MAINT test globally setting output via context manager #24932

glemaitre · 2022-11-15T11:29:35Z

Requires a merge of #24930 to test all estimators

This PR uses the config_context to set globally the output of estimators.

TODO:

merge MAINT run common tests on IterativeImputer #24930
Fix IterativeImputer
add the following cases:
- request pandas output without providing dataframe at fit and transform
- request pandas output without providing dataframe at transform

glemaitre · 2022-11-17T13:23:47Z

While it is quite trivial to fix the issue for our transformer, we might start to break third-party transformers that have nested transformer(s) without any warning. This could be quite problematic.

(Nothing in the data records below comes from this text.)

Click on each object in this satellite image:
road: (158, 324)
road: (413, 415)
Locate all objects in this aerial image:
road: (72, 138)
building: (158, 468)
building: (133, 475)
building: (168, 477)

sklearn/impute/_iterative.py

glemaitre · 2022-11-18T13:36:35Z

sklearn/impute/_iterative.py

@@ -707,7 +722,7 @@ def fit_transform(self, X, y=None):
                Xt, estimator = self._impute_one_feature(
                    Xt,
                    mask_missing_values,
-                    feat_idx,
+                    int(feat_idx),


We need to understand why feat_idx is not an integer here.

The feat_idx is coming out of _get_ordered_idx, where a few different things are done based on the imputation_order. Do you know if the issue happened in general, or for a specific imputation_order?

I assume that it was the default one. I will have a closer look to this function.

OK the reason to get a numpy array was for the following:

scikit-learn/sklearn/utils/__init__.py

Lines 189 to 193 in 75db1bc

if hasattr(key, "shape"):

# Work-around for indexing with read-only key in pandas

# FIXME: solved in pandas 0.25

key = np.asarray(key)

key = key if key.flags.writeable else key.copy()

We can remove it.

np.int64(10) will expose a shape attribute :)

thomasjpfan

Thank you for the PR!

thomasjpfan · 2022-11-21T18:26:01Z

sklearn/impute/_iterative.py

-        Xt[~mask_missing_values] = X[~mask_missing_values]
+        for feat_idx, feat_mask in enumerate(mask_missing_values.T):


Does this introduce a performance regression when everything is a ndarray?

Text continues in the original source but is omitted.